Stored items from a collection:
────────

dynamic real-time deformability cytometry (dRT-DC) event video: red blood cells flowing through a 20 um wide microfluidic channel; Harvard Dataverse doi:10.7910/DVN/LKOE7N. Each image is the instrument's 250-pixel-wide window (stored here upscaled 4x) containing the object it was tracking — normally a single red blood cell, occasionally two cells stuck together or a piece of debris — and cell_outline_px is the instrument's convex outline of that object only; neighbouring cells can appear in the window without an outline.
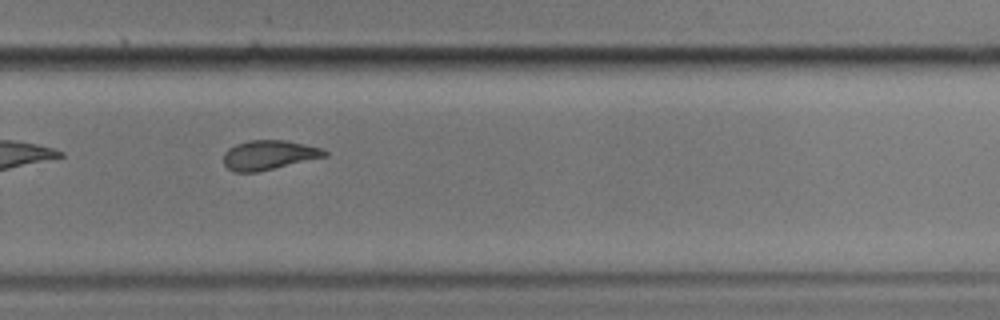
{"species": "common noctule bat (a hibernating species)", "species_latin": "Nyctalus noctula", "temperature_condition": "cold", "stored_images_in_passage": 15, "camera_frame_rate_fps": 3000, "um_per_image_px": 0.085, "animal": {"sex": "male", "body_mass_g": 17.9}, "frame": {"image": 1, "passage_image": 11, "time_ms": 12.333, "image_size_px": [1000, 320], "cell_outline_px": [[328, 156], [256, 172], [232, 172], [224, 164], [224, 152], [228, 148], [236, 144], [248, 140], [284, 140], [324, 148], [328, 152]], "centroid_in_image_um": [22.86, 13.17], "position_along_channel_um": 306.9, "area_um2": 17.4}, "authors_computed_cell_mechanics": {"area_um2": 18.0914, "velocity_mm_per_s": 3.4811, "shape_relaxation_time_tau1_ms": 3.3214, "shape_relaxation_time_tau2_ms": 1.2956, "deformation_change_tau1": 0.1037, "deformation_change_tau2": 0.0828}}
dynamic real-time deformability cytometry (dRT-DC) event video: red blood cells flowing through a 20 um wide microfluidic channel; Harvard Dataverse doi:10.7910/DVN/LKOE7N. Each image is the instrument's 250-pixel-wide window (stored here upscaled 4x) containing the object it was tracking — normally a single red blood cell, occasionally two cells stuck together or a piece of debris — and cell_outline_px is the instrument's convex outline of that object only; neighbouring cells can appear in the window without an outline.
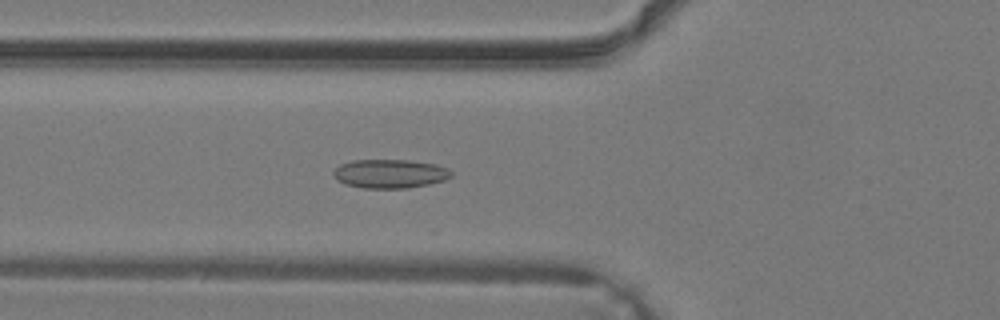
{"species": "common noctule bat (a hibernating species)", "species_latin": "Nyctalus noctula", "temperature_condition": "warm", "stored_images_in_passage": 9, "camera_frame_rate_fps": 3000, "um_per_image_px": 0.085, "animal": {"sex": "male", "body_mass_g": 19.2, "forearm_length_mm": 51.8}, "frame": {"image": 1, "passage_image": 4, "time_ms": 1.0, "image_size_px": [1000, 320], "cell_outline_px": [[452, 176], [444, 180], [428, 184], [408, 188], [364, 188], [344, 184], [336, 180], [332, 176], [332, 172], [340, 164], [352, 160], [408, 160], [436, 164], [448, 168], [452, 172]], "centroid_in_image_um": [33.12, 14.76], "position_along_channel_um": 92.7, "area_um2": 19.94}}
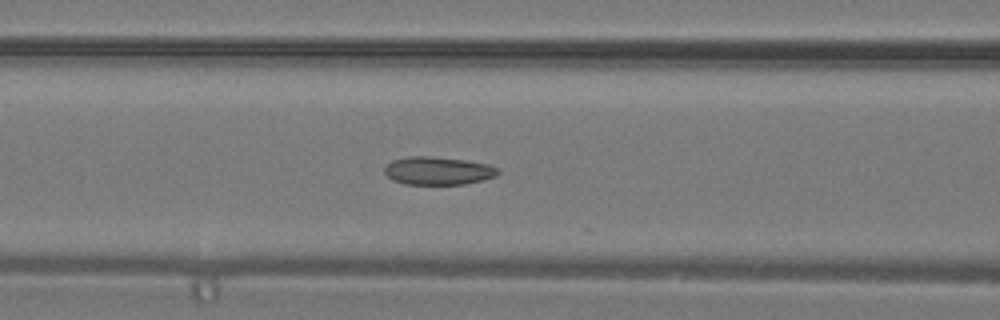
{"frame": {"image": 2, "passage_image": 6, "time_ms": 1.667, "image_size_px": [1000, 320], "cell_outline_px": [[500, 172], [496, 176], [484, 180], [464, 184], [404, 184], [392, 180], [384, 172], [384, 168], [392, 160], [408, 156], [428, 156], [464, 160], [488, 164], [496, 168]], "centroid_in_image_um": [37.22, 14.52], "position_along_channel_um": 129.4, "area_um2": 18.5}}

────────

What the task asks>
Quote the preceding listing precisely and completely, omitting its images.

Solution to this problem>
dynamic real-time deformability cytometry (dRT-DC) event video: red blood cells flowing through a 20 um wide microfluidic channel; Harvard Dataverse doi:10.7910/DVN/LKOE7N. Each image is the instrument's 250-pixel-wide window (stored here upscaled 4x) containing the object it was tracking — normally a single red blood cell, occasionally two cells stuck together or a piece of debris — and cell_outline_px is the instrument's convex outline of that object only; neighbouring cells can appear in the window without an outline.
{"species": "common noctule bat (a hibernating species)", "species_latin": "Nyctalus noctula", "temperature_condition": "cold", "stored_images_in_passage": 15, "camera_frame_rate_fps": 3000, "um_per_image_px": 0.085, "animal": {"sex": "male", "body_mass_g": 17.9}, "frame": {"image": 1, "passage_image": 11, "time_ms": 12.333, "image_size_px": [1000, 320], "cell_outline_px": [[328, 156], [256, 172], [232, 172], [224, 164], [224, 152], [228, 148], [236, 144], [248, 140], [284, 140], [324, 148], [328, 152]], "centroid_in_image_um": [22.86, 13.17], "position_along_channel_um": 306.9, "area_um2": 17.4}, "authors_computed_cell_mechanics": {"area_um2": 18.0914, "velocity_mm_per_s": 3.4811, "shape_relaxation_time_tau1_ms": 3.3214, "shape_relaxation_time_tau2_ms": 1.2956, "deformation_change_tau1": 0.1037, "deformation_change_tau2": 0.0828}}
dynamic real-time deformability cytometry (dRT-DC) event video: red blood cells flowing through a 20 um wide microfluidic channel; Harvard Dataverse doi:10.7910/DVN/LKOE7N. Each image is the instrument's 250-pixel-wide window (stored here upscaled 4x) containing the object it was tracking — normally a single red blood cell, occasionally two cells stuck together or a piece of debris — and cell_outline_px is the instrument's convex outline of that object only; neighbouring cells can appear in the window without an outline.
{"species": "common noctule bat (a hibernating species)", "species_latin": "Nyctalus noctula", "temperature_condition": "warm", "stored_images_in_passage": 9, "camera_frame_rate_fps": 3000, "um_per_image_px": 0.085, "animal": {"sex": "male", "body_mass_g": 19.2, "forearm_length_mm": 51.8}, "frame": {"image": 1, "passage_image": 4, "time_ms": 1.0, "image_size_px": [1000, 320], "cell_outline_px": [[452, 176], [444, 180], [428, 184], [408, 188], [364, 188], [344, 184], [336, 180], [332, 176], [332, 172], [340, 164], [352, 160], [408, 160], [436, 164], [448, 168], [452, 172]], "centroid_in_image_um": [33.12, 14.76], "position_along_channel_um": 92.7, "area_um2": 19.94}}
{"frame": {"image": 2, "passage_image": 6, "time_ms": 1.667, "image_size_px": [1000, 320], "cell_outline_px": [[500, 172], [496, 176], [484, 180], [464, 184], [404, 184], [392, 180], [384, 172], [384, 168], [392, 160], [408, 156], [428, 156], [464, 160], [488, 164], [496, 168]], "centroid_in_image_um": [37.22, 14.52], "position_along_channel_um": 129.4, "area_um2": 18.5}}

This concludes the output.